Figure 1. MCAK Is Loaded at Centromeres after Aurora-B in Late Diplotene.

Figure 1

MCAK is labelled in red and SYCP3 (A–I), Aurora-B (J,K), and kinetochores (L–N) are labelled in green. In merged images colocalisation regions appear in yellow. DNA appears in blue. Most images are z-projections of several focal planes throughout the spermatocytes shown.

(A and B) Early and late diplotene spermatocytes. At early diplotene SYCP3 labels desynapsing LEs (arrowheads in [A]), and the X and Y axial elements (XY). At this stage no MCAK labelling can be detected. Nevertheless, during late diplotene, when most LEs are desynapsed, MCAK can be detected as small dots at one of their ends (arrows in [A]).

(C–E) Single focal plane of a late diplotene chromocentre. MCAK occupies part of the heterochromatin and colocalises partially with the proximal ends of three desynapsed LEs detected with SYCP3.

(F and G) Single focal plane of the centromeric region of a late diplotene autosome. MCAK is detected as two dots at the end of a desynapsed LE.

(H and I) Projection of three focal planes of the sex bivalent (X,Y) in diakinesis. While the Y centromere appears scarcely stained for SYCP3, MCAK shows an intense T-like labelling. By contrast, the MCAK labelling at the X centromere is fainter. Note that there is one SYCP3 agglomerate in the nucleoplasm (arrow), and two SYCP3 accumulations on the axial elements (arrowheads).

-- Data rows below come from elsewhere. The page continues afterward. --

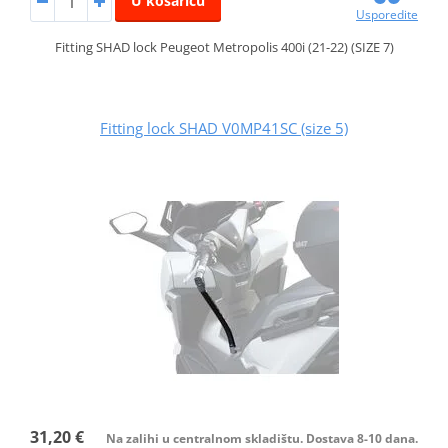
U košaricu
Usporedite
Fitting SHAD lock Peugeot Metropolis 400i (21-22) (SIZE 7)
Fitting lock SHAD V0MP41SC (size 5)
31,20 €
Na zalihi u centralnom skladištu. Dostava 8-10 dana.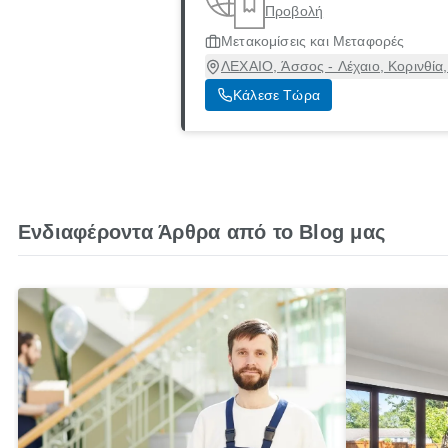
Προβολή
Μετακομίσεις και Μεταφορές
ΛΕΧΑΙΟ, Άσσος - Λέχαιο, Κορινθία
Κάλεσε Τώρα
Ενδιαφέροντα Άρθρα από το Blog μας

(J and K) Early and late diplotene spermatocytes. At early diplotene, Aurora-B appears at chromocentres and the sex body (XY). MCAK becomes first detectable at centromeres in late diplotene mostly colocalising with Aurora-B. The arrow indicates the enlarged region shown in the inset.

(L–N) Late diplotene spermatocyte. The MCAK signals appear close to the kinetochore ones, that have been revealed with an anti-centromere autoantibody serum. The arrowed signal has been enlarged in the inset where it can be discerned that a single kinetochore is located in between two MCAK signals.

Bars, 5 μm (A,B,J,K,L–N), 1 μm (C–E), and 2 μm (F–I).